College admissions. It’s the most stressful, complicated, anxiety-producing experience most adolescents have ever been through. For parents, too.
Until the May 1 deadline, many high school seniors and their parents will be wondering if they’ve been accepted to any college on their wish list, and if they can afford to go there. The whole process seems to get worse every year, with dropping selectivity rates, increasing tuition, staggering student loan debt, and brand-obsessed parents frantic to get their kids into Ivy League schools.
What in the world has happened? When did choosing colleges become the thing that determined the entire trajectory of your life, future career, earnings, and personal satisfaction? When I applied to college way back in the 1980s, I met with my high school counselor once. I visited one school (where we didn’t even get out of the car), and applied to a total of three colleges. I had no idea what I wanted to study, or what career I intended to pursue. That’s what college was for, right?
In 2015, half of high school seniors sent out between six and twenty college applications. Some go far beyond that. At a school in Camden, New Jersey, one senior sent out forty-five applications, and another sent seventy.
The Pressure of Getting Accepted
And it’s a vicious cycle. The Common App makes it much easier to apply to multiple colleges and universities. Every year, it seems harder to get into college, so kids panic and apply to more schools. The increased number of applications then drives down acceptance rates and selectivity rankings. That makes the next year’s seniors even more panicked. Today’s seniors also get to deal with increased rates of rejection. Getting rejected from one or two schools doesn’t take nearly the psychological toll that rejection from eight or ten does.
Add SAT prep courses, essay coaches, summers volunteering with orphans in Ghana, four stabs at the SAT, twelve AP courses, night sweats, and the jittery conviction that everything in your life rides on you getting into Stanford or Princeton. Is it any wonder that students are stressed out and anxious? More than a quarter of American teens report feeling “extreme stress” during the academic year. About one third of students report having difficulty functioning due to depression and almost half say they felt overwhelming anxiety in the past year. Teens list increased amount of high performance expectations, academic stress, and colleges’ rising selectivity listed as causes for the anxiety they experience. College application stress is on the rise.
What if we all just decided not to participate in the madness?
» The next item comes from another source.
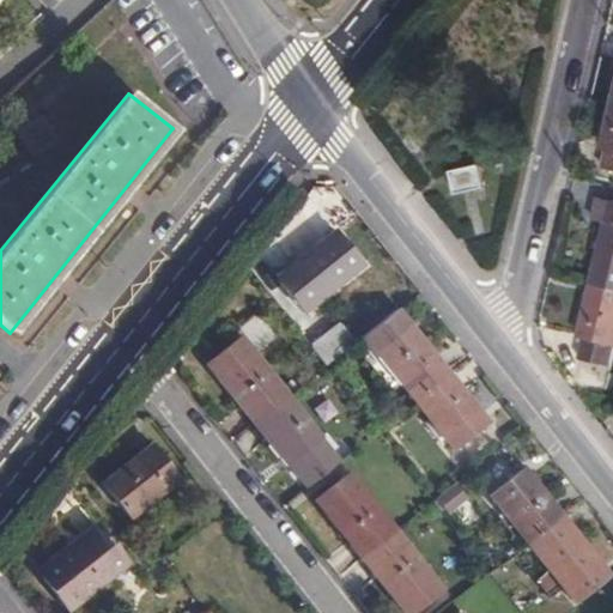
[(612,101),(611,101),(599,144),(605,145),(600,164),(612,167),(612,101)]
Cutting Down On College Application Stress
Our third and last child is a senior in high school. He knew that he wanted to study computer engineering, and no more than four hours from home. Somewhere in the counseling process of with our older two kids, we heard this advice: “The perfect college for you is one that has the program you want to study, that you can get into, and that you can afford.”
We lived this advice like Gospel truth. We made a list of schools within four hours from home. We listened to his counselor’s recommendations. We visited three schools that fit these parameters, submitted three applications, and were pleased (but not surprised) when he got into all three. He is now leisurely deciding which program feels like the best fit. I think he’s decided already, but he’s savoring the various possibilities in his head before it all becomes real. For all of us, finding the right college this time has been painless, low-drama, and fairly stress-free.
In Where You Go Is Not Who You’ll Be, author Frank Bruni argues that many families decide where to send their child to college using a simple line of reasoning: “the more prestigious the school you attend, the higher your salary will be after you graduate.” According to Bruni, parents focus their efforts on getting their children into the best possible college they can afford. They figure that even if they’re paying more tuition now, they’re maximizing their kids’ earnings down the road. “We’ve bought into this whole idea that this moment in late March, early April, when you find out where you’re going to go to school, sets the whole trajectory for your life. And it’s so untrue and it’s the source of so much unnecessary anxiety.”
Choosing the Right College Isn’t About Prestige
Paying more for tuition doesn’t necessarily mean greater earnings later. According to the Wall Street Journal, for fields like science, technology, education and math, “it largely doesn’t matter whether students go to a prestigious, expensive school or a low-priced one—expected earnings turn out the same. So, families may be wasting money by chasing an expensive diploma in those fields.” And employers care more about what you know, and not so much about where you learned it. A 2014 Gallup survey asked employers to list the most important factors in hiring. Only nine percent of respondents ranked where an applicant had gone to college as “very important.”
Applying to fifteen, twenty schools? Watching our son torture himself as a failure if he doesn’t go to MIT? Spending $275,000 so we can get the most prestigious decal for our car rear window? Not doing it. Where our kid goes to college is not who he is. Instead, we’re encouraging him to remember that what matters most is what he learns, and what he will do with it.